** Opening Passage provided block **

# Greenlee's Drill/Tap/Counter Sink Bits.



## Frasbee (Apr 7, 2008)

I've seen these things in supply houses, but it seemed gimmicky.

A guy at work has them and I used the 1/4-20 bit, in an 18volt impact driver. I was worried the impact might strip the threads, but the guy said he's never had that problem.

It was f*cking quick!

Even cooler is that at the base of the bit is a counter sink should you need it. I probably wouldn't use it for a hole in solid block, but if you're installing tray/covers this would be a huge time saver. Gonna pick them up or order them ASAP.


----------



## Jmohl (Apr 26, 2011)

My old bossman had a set he used for drilling/tapping backplanes in panels. Worked pretty slick, just don't try them on say machine frames (hard steel, Iron...)


----------



## jwjrw (Jan 14, 2010)

Ive had them for a few years. I put then in my bosch 10.8 and go at it. One of the best tools I ever bought. :thumbsup:


----------



## B4T (Feb 10, 2009)

Frasbee said:


>


I bought that exact set and am very happy with it.. great for mounting ground bars..:thumbsup:


----------



## Frasbee (Apr 7, 2008)

Well, jeez, I'm a little late to the party it seems.

I've been wasting so much time using a tap handle.


----------



## chewy (May 9, 2010)

Frasbee said:


> I've seen these things in supply houses, but it seemed gimmicky.
> 
> A guy at work has them and I used the 1/4-20 bit, in an 18volt impact driver. I was worried the impact might strip the threads, but the guy said he's never had that problem.
> 
> ...


They seem to be a rebrand of the bordo set I purchased recently, very cool tool with the countersink feature for making sweet modifications to cabinets and panels.


----------



## nitro71 (Sep 17, 2009)

They break easy.. I won't buy em.. Anything that needs counter sinking will snap those off.


----------



## mikeh32 (Feb 16, 2009)

I have the klein hand tapper, and just saw these today....

looks like im getting them for my impact too!


----------



## Wireless (Jan 22, 2007)

Frasbee said:


> I've seen these things in supply houses, but it seemed gimmicky.

** Closing Passage provided block **
** Opening Records block **

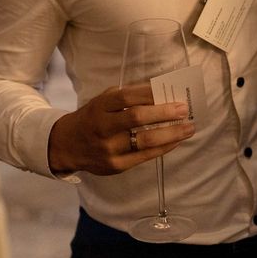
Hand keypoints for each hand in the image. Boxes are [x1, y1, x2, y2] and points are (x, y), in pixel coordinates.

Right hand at [47, 84, 192, 175]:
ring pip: (144, 141)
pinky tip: (176, 141)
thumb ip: (129, 96)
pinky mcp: (116, 166)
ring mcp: (109, 149)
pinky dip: (163, 148)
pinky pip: (144, 157)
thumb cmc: (94, 117)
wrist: (67, 146)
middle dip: (164, 113)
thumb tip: (162, 91)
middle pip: (136, 118)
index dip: (150, 94)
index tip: (171, 91)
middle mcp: (103, 128)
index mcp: (100, 107)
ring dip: (171, 134)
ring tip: (189, 127)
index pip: (127, 98)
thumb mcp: (105, 101)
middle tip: (184, 109)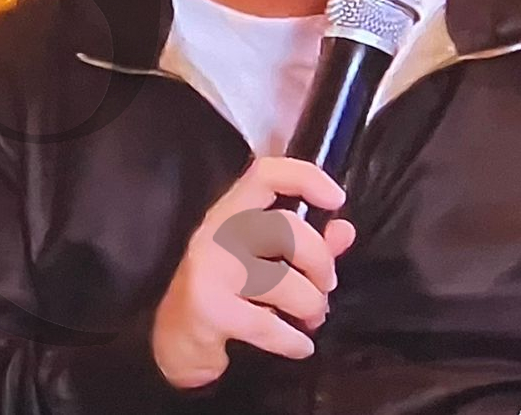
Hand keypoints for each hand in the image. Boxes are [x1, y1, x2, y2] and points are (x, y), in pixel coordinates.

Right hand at [150, 157, 357, 389]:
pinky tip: (298, 345)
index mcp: (231, 214)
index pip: (265, 175)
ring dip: (309, 306)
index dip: (305, 178)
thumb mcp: (265, 265)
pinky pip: (268, 324)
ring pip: (282, 279)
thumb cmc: (224, 296)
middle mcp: (216, 234)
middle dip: (319, 261)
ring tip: (310, 319)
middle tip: (325, 286)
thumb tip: (344, 231)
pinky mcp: (208, 308)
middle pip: (285, 227)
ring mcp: (209, 269)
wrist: (176, 342)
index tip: (336, 199)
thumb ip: (307, 246)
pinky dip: (293, 340)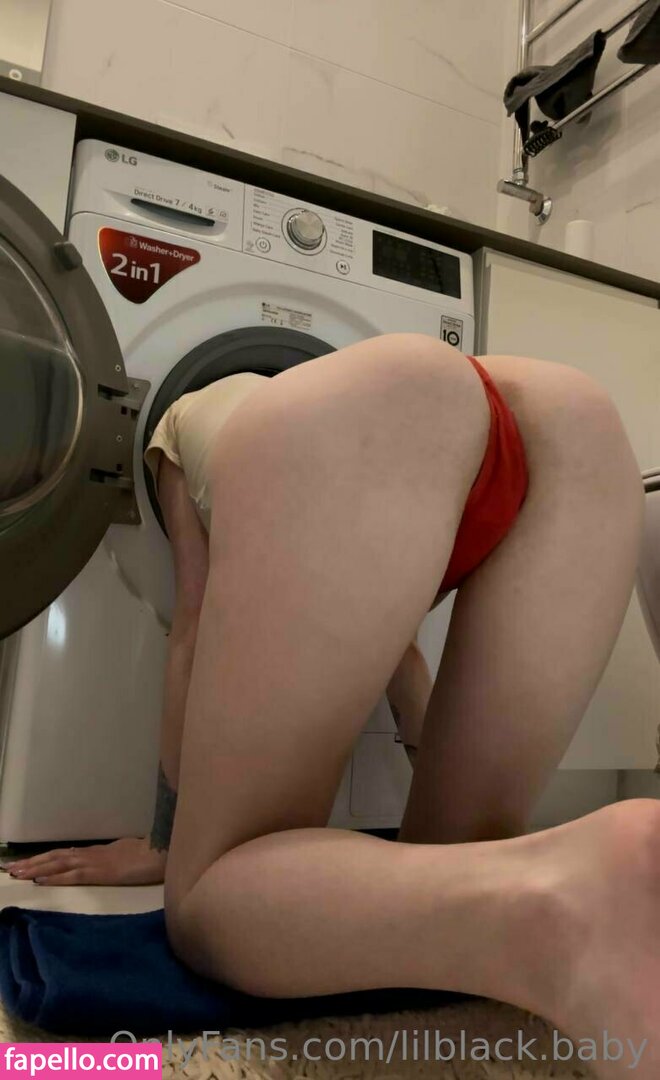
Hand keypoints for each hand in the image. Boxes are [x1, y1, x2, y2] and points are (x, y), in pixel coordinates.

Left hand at [2, 837, 166, 886]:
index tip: (25, 863)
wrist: (165, 851)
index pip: (64, 854)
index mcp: (98, 852)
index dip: (44, 858)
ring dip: (35, 867)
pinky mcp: (101, 872)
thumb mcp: (129, 855)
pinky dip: (55, 876)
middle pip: (56, 856)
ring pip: (58, 863)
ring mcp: (95, 861)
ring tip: (16, 873)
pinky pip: (73, 874)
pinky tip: (40, 880)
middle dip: (31, 862)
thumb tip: (108, 862)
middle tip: (9, 868)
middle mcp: (92, 854)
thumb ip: (115, 858)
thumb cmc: (152, 855)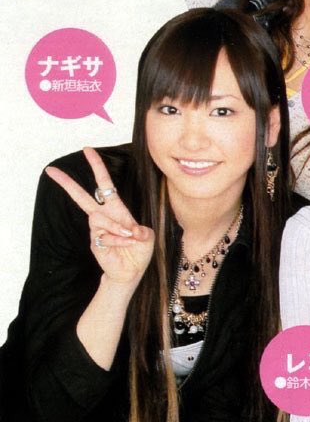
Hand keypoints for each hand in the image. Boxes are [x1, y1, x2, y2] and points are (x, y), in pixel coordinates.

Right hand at [46, 147, 153, 286]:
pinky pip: (104, 235)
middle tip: (50, 170)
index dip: (97, 167)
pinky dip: (118, 240)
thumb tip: (130, 230)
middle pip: (81, 197)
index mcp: (116, 209)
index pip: (104, 184)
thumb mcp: (147, 237)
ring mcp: (97, 229)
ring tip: (128, 237)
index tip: (87, 150)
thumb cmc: (139, 251)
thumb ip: (141, 231)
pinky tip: (124, 244)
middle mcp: (103, 216)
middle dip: (67, 183)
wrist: (131, 271)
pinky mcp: (94, 241)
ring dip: (117, 228)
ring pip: (99, 218)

** Closing Records block **

* **What this exercise asks**
(1) Translate this sentence from the forum thread on drill/tap/countersink bits into Spanish: "I've been wasting so much time using a tap handle."
(2) Please answer these questions on the forum thread about drill/tap/countersink bits:
(a) What size bit did Frasbee use, and in what tool?
(b) What did Jmohl's old boss use his set for?
(c) According to nitro71, what will snap the bits off?
(3) Write a continuation of the forum thread about drill/tap/countersink bits, picking up after its final line.
None of the items is needed for what comes next.

* **Task-by-task answers**
(1) He estado perdiendo muchísimo tiempo usando un portamachos.

(2)
(a) The 1/4-20 bit, in an 18-volt impact driver.
(b) Drilling and tapping backplanes in panels.
(c) Anything that needs countersinking.

(3)
> 
> A guy at work has them and I used the 1/4-20 bit, in an 18volt impact driver. I was worried the impact might strip the threads, but the guy said he's never had that problem.
> 
> ...


It is a deburring tool not a countersink. That was one of those tools which I didn't think were worth the expense, once I bought it I was kicking myself for waiting so long!


----------



## jza (Oct 31, 2009)

Weird, not many people tap **** up here. We use self threading screws.


----------



## Southeast Power (Jan 18, 2009)

nitro71 said:


> They break easy.. I won't buy em.. Anything that needs counter sinking will snap those off.


Interesting, I use them only in my impact and cant remember breaking one.


----------



## MDShunk (Jan 7, 2007)

Ive had the DTAP kit for about 3 years. I wouldnt be without it now. Keep it in my drill case, I use it that often.


----------



## SparkYZ (Jan 20, 2010)

Keep it in my toolbag, with me everyday. Great kit, worth the money. Buy extra 632 and 832 bits, I've broken a few over the years.


----------



## freeagnt54 (Aug 6, 2008)

I use them every once in a while in my dewalt18v impact. I've only broke the 1/4-20 so far but that was after drilling 12 or so holes in 1/4" steel.


----------



## I_get_shocked (Apr 6, 2009)

They're cool. They break easily though.


----------



## B4T (Feb 10, 2009)

It is a good idea to have a 1/8" bit to make a pilot hole for the drill/tap..

That will keep the more important drill/tap sharp because of less wear and tear.. :thumbsup:


----------



## B4T (Feb 10, 2009)

I_get_shocked said:


> They're cool. They break easily though.


Have to go slow.. easy.. and gentle.. practice breathing techniques first.. :laughing:


----------



## jwjrw (Jan 14, 2010)

I_get_shocked said:


> They're cool. They break easily though.




I use them in my 10.8 driver and have only broke one. I put it in a bind. I mainly use them for tapping boxes. For that they are a huge time saver.


----------



## Jmohl (Apr 26, 2011)

jza said:


> Weird, not many people tap **** up here. We use self threading screws.


you aint gonna run a self tapper into the frame of a 100ton punch press, I assure you....


----------



## thegoldenboy (Aug 15, 2010)

I've had the Greenlee kit for the last 2 or so years, they've come in handy many times.


----------



## HARRY304E (Sep 15, 2010)

thegoldenboy said:


> I've had the Greenlee kit for the last 2 or so years, they've come in handy many times.


Same here they are well worth the money.:thumbsup:


----------



## hardworkingstiff (Jan 22, 2007)

HARRY304E said:


> Same here they are well worth the money.:thumbsup:


I feel the same way.


----------



## Jlarson (Jun 28, 2009)

I've always just kept the common size letter drills and taps in my bag. DTAPS are limited to sheet metal, too much tap, not enough drill for anything more.


----------



## HARRY304E (Sep 15, 2010)

Jlarson said:


> I've always just kept the common size letter drills and taps in my bag. DTAPS are limited to sheet metal, too much tap, not enough drill for anything more.



I have drilled steel beams with them if you are really careful.


----------



## Rudeboy (Oct 6, 2009)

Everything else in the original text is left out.